Wilson testified that if these checks had been cashed on the day Blakely gave them to Robinson, his bank account would have been overdrass.

For example, Blakely once gave Robinson a check for $ 1,900 dated March 6, 2015, to replace the money he borrowed from the prisoner’s fund, according to court records. At the time, Blakely’s account balance was $ 1,400 – $ 500 less than needed to cover the check. But when Robinson cashed the check 10 days later, Blakely had enough money to cover it.

Wilson testified that Blakely stopped taking loans from the inmate’s safe and requested Robinson to keep checks in mid-2016, around the same time the sheriff deposited more than $ 900,000 in his personal bank account.

No one in court today said why Blakely received such a large payment or where it came from. But AL.com Earlier it was reported that Blakely received more than $ 250,000 in gambling winnings from across Tennessee in 2016, following an ethics disclosure he filed with the state.
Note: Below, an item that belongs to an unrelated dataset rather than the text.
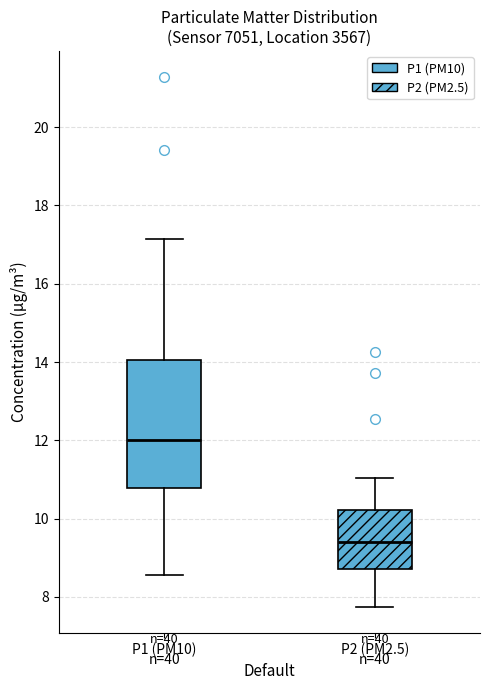

Comparing the boxes themselves (not the whiskers), which one is the tallest?

P1 (PM10)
“Is winning the lottery illegal?” Lawyer Nick Loch asked Wilson during cross-examination.

“No,” Wilson replied.

The defense also tried to question Robinson’s testimony.

Markus Helstowski, another Blakely lawyer, asked Robinson if Blakely could have requested wire transfers to Las Vegas to cover the costs of his conference trip, or if other money taken from the safe could be used for law enforcement purposes.

“I think it’s possible,” said Robinson.

Robinson also told the jury that she sometimes cashed checks for other sheriff’s office staff using the money in the inmate’s safe. But during interrogation by Kyle Beckman, the state prosecutor, she told the jury that she never held checks for anyone other than Sheriff Blakely.

Robinson left the sheriff’s office in September 2016 and now serves as a clerk for the Limestone County Commission. Beckman asked if her exit from the sheriff’s office had anything to do with transactions involving a cellmate’s safe.

“Yes and no,” said Robinson. “I just didn’t like it.”

Blakely is charged with six counts of theft from his campaign and county law enforcement fund, and five counts of using his position for personal gain.

Earlier Monday, Blakely Defense Team roasted a state witness who is also under investigation for violations in campaign financing.

The trial will resume Wednesday morning at 9 a.m. when the state is expected to call its 14th witness.